> **Work order**:
Each entry needs to be reproduced exactly as it is.

> **Data extract**:
--- START ---

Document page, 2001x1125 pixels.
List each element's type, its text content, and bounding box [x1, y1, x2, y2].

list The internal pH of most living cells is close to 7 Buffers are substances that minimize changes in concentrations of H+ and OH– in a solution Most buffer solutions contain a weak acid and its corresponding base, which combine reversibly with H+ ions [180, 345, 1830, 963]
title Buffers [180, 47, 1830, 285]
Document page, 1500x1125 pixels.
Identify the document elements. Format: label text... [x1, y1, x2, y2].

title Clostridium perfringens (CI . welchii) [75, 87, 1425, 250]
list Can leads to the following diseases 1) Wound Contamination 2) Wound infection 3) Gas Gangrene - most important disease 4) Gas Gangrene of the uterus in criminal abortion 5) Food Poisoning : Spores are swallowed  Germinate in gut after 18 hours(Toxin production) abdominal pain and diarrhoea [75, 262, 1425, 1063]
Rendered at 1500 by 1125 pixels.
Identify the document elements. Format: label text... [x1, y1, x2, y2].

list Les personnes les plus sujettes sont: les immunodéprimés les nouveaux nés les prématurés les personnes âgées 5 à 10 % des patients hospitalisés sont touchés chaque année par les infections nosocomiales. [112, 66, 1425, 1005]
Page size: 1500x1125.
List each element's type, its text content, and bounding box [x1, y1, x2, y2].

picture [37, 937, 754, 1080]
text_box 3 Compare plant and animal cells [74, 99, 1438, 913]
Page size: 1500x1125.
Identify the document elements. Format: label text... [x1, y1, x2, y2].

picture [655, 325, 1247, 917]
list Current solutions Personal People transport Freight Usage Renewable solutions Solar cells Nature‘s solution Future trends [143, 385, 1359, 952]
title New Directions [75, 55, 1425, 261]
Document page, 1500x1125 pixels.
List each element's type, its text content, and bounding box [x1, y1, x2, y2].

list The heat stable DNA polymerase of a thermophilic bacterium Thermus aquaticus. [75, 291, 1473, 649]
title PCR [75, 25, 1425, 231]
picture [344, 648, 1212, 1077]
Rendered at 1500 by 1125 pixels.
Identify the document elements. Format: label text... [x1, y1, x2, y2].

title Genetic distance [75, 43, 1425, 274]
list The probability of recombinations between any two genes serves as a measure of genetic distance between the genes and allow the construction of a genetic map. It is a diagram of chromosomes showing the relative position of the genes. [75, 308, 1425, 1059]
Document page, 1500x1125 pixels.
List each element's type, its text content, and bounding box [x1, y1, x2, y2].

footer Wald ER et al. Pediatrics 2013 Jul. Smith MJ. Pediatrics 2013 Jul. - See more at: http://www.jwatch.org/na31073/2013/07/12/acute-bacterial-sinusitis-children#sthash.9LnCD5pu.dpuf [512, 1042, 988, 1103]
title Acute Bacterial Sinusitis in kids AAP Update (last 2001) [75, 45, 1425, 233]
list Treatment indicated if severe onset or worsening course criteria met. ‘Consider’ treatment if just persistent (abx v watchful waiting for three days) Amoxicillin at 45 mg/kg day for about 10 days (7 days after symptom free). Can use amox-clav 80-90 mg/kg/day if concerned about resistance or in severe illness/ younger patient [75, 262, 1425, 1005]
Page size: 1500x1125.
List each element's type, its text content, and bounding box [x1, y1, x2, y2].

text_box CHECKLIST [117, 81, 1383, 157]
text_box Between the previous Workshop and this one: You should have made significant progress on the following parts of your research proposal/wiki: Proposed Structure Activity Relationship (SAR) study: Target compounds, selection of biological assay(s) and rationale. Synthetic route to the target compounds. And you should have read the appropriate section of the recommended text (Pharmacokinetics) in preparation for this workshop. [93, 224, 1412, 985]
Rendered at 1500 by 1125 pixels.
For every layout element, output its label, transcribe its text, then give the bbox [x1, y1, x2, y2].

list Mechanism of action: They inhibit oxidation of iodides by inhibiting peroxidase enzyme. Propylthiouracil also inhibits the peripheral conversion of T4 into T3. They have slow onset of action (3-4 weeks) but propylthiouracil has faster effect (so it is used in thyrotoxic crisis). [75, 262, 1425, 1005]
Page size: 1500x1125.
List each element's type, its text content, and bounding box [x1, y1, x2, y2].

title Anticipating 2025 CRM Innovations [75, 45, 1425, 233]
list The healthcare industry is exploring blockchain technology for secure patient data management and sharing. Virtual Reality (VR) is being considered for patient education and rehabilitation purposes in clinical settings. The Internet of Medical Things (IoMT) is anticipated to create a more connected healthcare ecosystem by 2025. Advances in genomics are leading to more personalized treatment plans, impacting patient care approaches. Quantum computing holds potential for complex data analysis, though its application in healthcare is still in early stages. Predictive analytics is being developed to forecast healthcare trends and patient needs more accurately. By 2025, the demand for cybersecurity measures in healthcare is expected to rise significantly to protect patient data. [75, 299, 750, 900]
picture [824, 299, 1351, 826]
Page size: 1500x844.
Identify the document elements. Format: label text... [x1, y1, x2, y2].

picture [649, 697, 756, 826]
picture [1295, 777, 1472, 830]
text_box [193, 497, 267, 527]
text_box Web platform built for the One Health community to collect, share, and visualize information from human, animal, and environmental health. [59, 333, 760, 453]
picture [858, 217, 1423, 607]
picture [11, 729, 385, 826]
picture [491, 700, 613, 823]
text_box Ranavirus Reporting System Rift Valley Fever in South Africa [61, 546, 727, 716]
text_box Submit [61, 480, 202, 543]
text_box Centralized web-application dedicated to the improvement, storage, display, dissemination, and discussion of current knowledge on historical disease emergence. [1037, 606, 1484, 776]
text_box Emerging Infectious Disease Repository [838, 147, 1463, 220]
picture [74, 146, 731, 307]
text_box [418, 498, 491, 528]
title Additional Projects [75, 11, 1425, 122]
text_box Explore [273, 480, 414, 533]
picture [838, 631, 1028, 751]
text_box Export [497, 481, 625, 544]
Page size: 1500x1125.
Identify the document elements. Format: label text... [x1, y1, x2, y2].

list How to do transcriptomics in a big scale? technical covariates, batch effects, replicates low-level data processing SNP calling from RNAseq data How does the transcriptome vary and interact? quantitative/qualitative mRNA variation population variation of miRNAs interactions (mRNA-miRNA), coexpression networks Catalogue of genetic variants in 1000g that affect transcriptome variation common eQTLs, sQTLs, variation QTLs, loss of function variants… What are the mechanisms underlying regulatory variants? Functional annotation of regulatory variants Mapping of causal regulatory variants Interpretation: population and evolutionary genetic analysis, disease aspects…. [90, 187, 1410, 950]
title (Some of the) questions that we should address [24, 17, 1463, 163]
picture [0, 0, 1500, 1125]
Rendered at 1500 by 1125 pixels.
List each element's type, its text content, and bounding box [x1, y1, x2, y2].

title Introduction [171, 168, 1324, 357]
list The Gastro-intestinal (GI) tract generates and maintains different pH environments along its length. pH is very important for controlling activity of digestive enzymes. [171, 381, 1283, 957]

--- END ---

> **Expected output**:
Document page, 2001x1125 pixels.
List each element's type, its text content, and bounding box [x1, y1, x2, y2].

list The internal pH of most living cells is close to 7 Buffers are substances that minimize changes in concentrations of H+ and OH– in a solution Most buffer solutions contain a weak acid and its corresponding base, which combine reversibly with H+ ions [180, 345, 1830, 963]
title Buffers [180, 47, 1830, 285]
Document page, 1500x1125 pixels.
Identify the document elements. Format: label text... [x1, y1, x2, y2].

title Clostridium perfringens (CI . welchii) [75, 87, 1425, 250]
list Can leads to the following diseases 1) Wound Contamination 2) Wound infection 3) Gas Gangrene - most important disease 4) Gas Gangrene of the uterus in criminal abortion 5) Food Poisoning : Spores are swallowed  Germinate in gut after 18 hours(Toxin production) abdominal pain and diarrhoea [75, 262, 1425, 1063]
Rendered at 1500 by 1125 pixels.
Identify the document elements. Format: label text... [x1, y1, x2, y2].

list Les personnes les plus sujettes sont: les immunodéprimés les nouveaux nés les prématurés les personnes âgées 5 à 10 % des patients hospitalisés sont touchés chaque année par les infections nosocomiales. [112, 66, 1425, 1005]
Page size: 1500x1125.
List each element's type, its text content, and bounding box [x1, y1, x2, y2].

picture [37, 937, 754, 1080]
text_box 3 Compare plant and animal cells [74, 99, 1438, 913]
Page size: 1500x1125.
Identify the document elements. Format: label text... [x1, y1, x2, y2].

picture [655, 325, 1247, 917]
list Current solutions Personal People transport Freight Usage Renewable solutions Solar cells Nature‘s solution Future trends [143, 385, 1359, 952]
title New Directions [75, 55, 1425, 261]
Document page, 1500x1125 pixels.
List each element's type, its text content, and bounding box [x1, y1, x2, y2].

list The heat stable DNA polymerase of a thermophilic bacterium Thermus aquaticus. [75, 291, 1473, 649]
title PCR [75, 25, 1425, 231]
picture [344, 648, 1212, 1077]
Rendered at 1500 by 1125 pixels.
Identify the document elements. Format: label text... [x1, y1, x2, y2].

title Genetic distance [75, 43, 1425, 274]
list The probability of recombinations between any two genes serves as a measure of genetic distance between the genes and allow the construction of a genetic map. It is a diagram of chromosomes showing the relative position of the genes. [75, 308, 1425, 1059]
Document page, 1500x1125 pixels.
List each element's type, its text content, and bounding box [x1, y1, x2, y2].

footer Wald ER et al. Pediatrics 2013 Jul. Smith MJ. Pediatrics 2013 Jul. - See more at: http://www.jwatch.org/na31073/2013/07/12/acute-bacterial-sinusitis-children#sthash.9LnCD5pu.dpuf [512, 1042, 988, 1103]
title Acute Bacterial Sinusitis in kids AAP Update (last 2001) [75, 45, 1425, 233]
list Treatment indicated if severe onset or worsening course criteria met. ‘Consider’ treatment if just persistent (abx v watchful waiting for three days) Amoxicillin at 45 mg/kg day for about 10 days (7 days after symptom free). Can use amox-clav 80-90 mg/kg/day if concerned about resistance or in severe illness/ younger patient [75, 262, 1425, 1005]
Page size: 1500x1125.
List each element's type, its text content, and bounding box [x1, y1, x2, y2].

text_box CHECKLIST [117, 81, 1383, 157]
text_box Between the previous Workshop and this one: You should have made significant progress on the following parts of your research proposal/wiki: Proposed Structure Activity Relationship (SAR) study: Target compounds, selection of biological assay(s) and rationale. Synthetic route to the target compounds. And you should have read the appropriate section of the recommended text (Pharmacokinetics) in preparation for this workshop. [93, 224, 1412, 985]
Rendered at 1500 by 1125 pixels.
For every layout element, output its label, transcribe its text, then give the bbox [x1, y1, x2, y2].

list Mechanism of action: They inhibit oxidation of iodides by inhibiting peroxidase enzyme. Propylthiouracil also inhibits the peripheral conversion of T4 into T3. They have slow onset of action (3-4 weeks) but propylthiouracil has faster effect (so it is used in thyrotoxic crisis). [75, 262, 1425, 1005]
Page size: 1500x1125.
List each element's type, its text content, and bounding box [x1, y1, x2, y2].

title Anticipating 2025 CRM Innovations [75, 45, 1425, 233]
list The healthcare industry is exploring blockchain technology for secure patient data management and sharing. Virtual Reality (VR) is being considered for patient education and rehabilitation purposes in clinical settings. The Internet of Medical Things (IoMT) is anticipated to create a more connected healthcare ecosystem by 2025. Advances in genomics are leading to more personalized treatment plans, impacting patient care approaches. Quantum computing holds potential for complex data analysis, though its application in healthcare is still in early stages. Predictive analytics is being developed to forecast healthcare trends and patient needs more accurately. By 2025, the demand for cybersecurity measures in healthcare is expected to rise significantly to protect patient data. [75, 299, 750, 900]
picture [824, 299, 1351, 826]
Page size: 1500x844.
Identify the document elements. Format: label text... [x1, y1, x2, y2].

picture [649, 697, 756, 826]
picture [1295, 777, 1472, 830]
text_box [193, 497, 267, 527]
text_box Web platform built for the One Health community to collect, share, and visualize information from human, animal, and environmental health. [59, 333, 760, 453]
picture [858, 217, 1423, 607]
picture [11, 729, 385, 826]
picture [491, 700, 613, 823]
text_box Ranavirus Reporting System Rift Valley Fever in South Africa [61, 546, 727, 716]
text_box Submit [61, 480, 202, 543]
text_box Centralized web-application dedicated to the improvement, storage, display, dissemination, and discussion of current knowledge on historical disease emergence. [1037, 606, 1484, 776]
text_box Emerging Infectious Disease Repository [838, 147, 1463, 220]
picture [74, 146, 731, 307]
text_box [418, 498, 491, 528]
title Additional Projects [75, 11, 1425, 122]
text_box Explore [273, 480, 414, 533]
picture [838, 631, 1028, 751]
text_box Export [497, 481, 625, 544]
Page size: 1500x1125.
Identify the document elements. Format: label text... [x1, y1, x2, y2].

list How to do transcriptomics in a big scale? technical covariates, batch effects, replicates low-level data processing SNP calling from RNAseq data How does the transcriptome vary and interact? quantitative/qualitative mRNA variation population variation of miRNAs interactions (mRNA-miRNA), coexpression networks Catalogue of genetic variants in 1000g that affect transcriptome variation common eQTLs, sQTLs, variation QTLs, loss of function variants… What are the mechanisms underlying regulatory variants? Functional annotation of regulatory variants Mapping of causal regulatory variants Interpretation: population and evolutionary genetic analysis, disease aspects…. [90, 187, 1410, 950]
title (Some of the) questions that we should address [24, 17, 1463, 163]
picture [0, 0, 1500, 1125]
Rendered at 1500 by 1125 pixels.
List each element's type, its text content, and bounding box [x1, y1, x2, y2].

title Introduction [171, 168, 1324, 357]
list The Gastro-intestinal (GI) tract generates and maintains different pH environments along its length. pH is very important for controlling activity of digestive enzymes. [171, 381, 1283, 957]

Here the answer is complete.